| Instruction |
After finding the line that contains "Data preprocessing is", give again that line and each one following it, exactly, until the records end.

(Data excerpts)
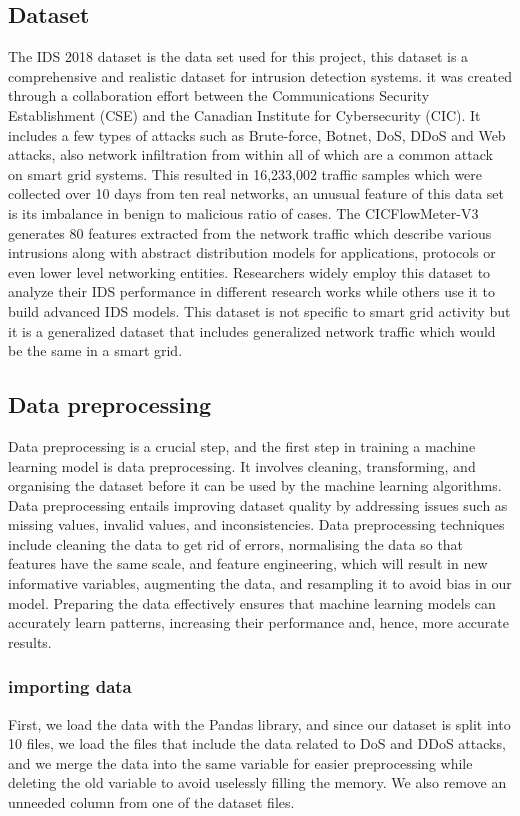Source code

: \subsection{Dataset}\label{Dataset}
The IDS 2018 dataset is the data set used for this project, this dataset is a comprehensive and realistic dataset for intrusion detection systems. it was created through a collaboration effort between the Communications Security Establishment (CSE) and the Canadian Institute for Cybersecurity (CIC). It includes a few types of attacks such as Brute-force, Botnet, DoS, DDoS and Web attacks, also network infiltration from within all of which are a common attack on smart grid systems. This resulted in 16,233,002 traffic samples which were collected over 10 days from ten real networks, an unusual feature of this data set is its imbalance in benign to malicious ratio of cases. The CICFlowMeter-V3 generates 80 features extracted from the network traffic which describe various intrusions along with abstract distribution models for applications, protocols or even lower level networking entities. Researchers widely employ this dataset to analyze their IDS performance in different research works while others use it to build advanced IDS models. This dataset is not specific to smart grid activity but it is a generalized dataset that includes generalized network traffic which would be the same in a smart grid.




\subsection{Data preprocessing}
Data preprocessing is a crucial step, and the first step in training a machine learning model is data preprocessing. It involves cleaning, transforming, and organising the dataset before it can be used by the machine learning algorithms. Data preprocessing entails improving dataset quality by addressing issues such as missing values, invalid values, and inconsistencies. Data preprocessing techniques include cleaning the data to get rid of errors, normalising the data so that features have the same scale, and feature engineering, which will result in new informative variables, augmenting the data, and resampling it to avoid bias in our model. Preparing the data effectively ensures that machine learning models can accurately learn patterns, increasing their performance and, hence, more accurate results.



\subsubsection{importing data}
First, we load the data with the Pandas library, and since our dataset is split into 10 files, we load the files that include the data related to DoS and DDoS attacks, and we merge the data into the same variable for easier preprocessing while deleting the old variable to avoid uselessly filling the memory. We also remove an unneeded column from one of the dataset files.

| Task output |
Data preprocessing is a crucial step, and the first step in training a machine learning model is data preprocessing. It involves cleaning, transforming, and organising the dataset before it can be used by the machine learning algorithms. Data preprocessing entails improving dataset quality by addressing issues such as missing values, invalid values, and inconsistencies. Data preprocessing techniques include cleaning the data to get rid of errors, normalising the data so that features have the same scale, and feature engineering, which will result in new informative variables, augmenting the data, and resampling it to avoid bias in our model. Preparing the data effectively ensures that machine learning models can accurately learn patterns, increasing their performance and, hence, more accurate results.



\subsubsection{importing data}
First, we load the data with the Pandas library, and since our dataset is split into 10 files, we load the files that include the data related to DoS and DDoS attacks, and we merge the data into the same variable for easier preprocessing while deleting the old variable to avoid uselessly filling the memory. We also remove an unneeded column from one of the dataset files.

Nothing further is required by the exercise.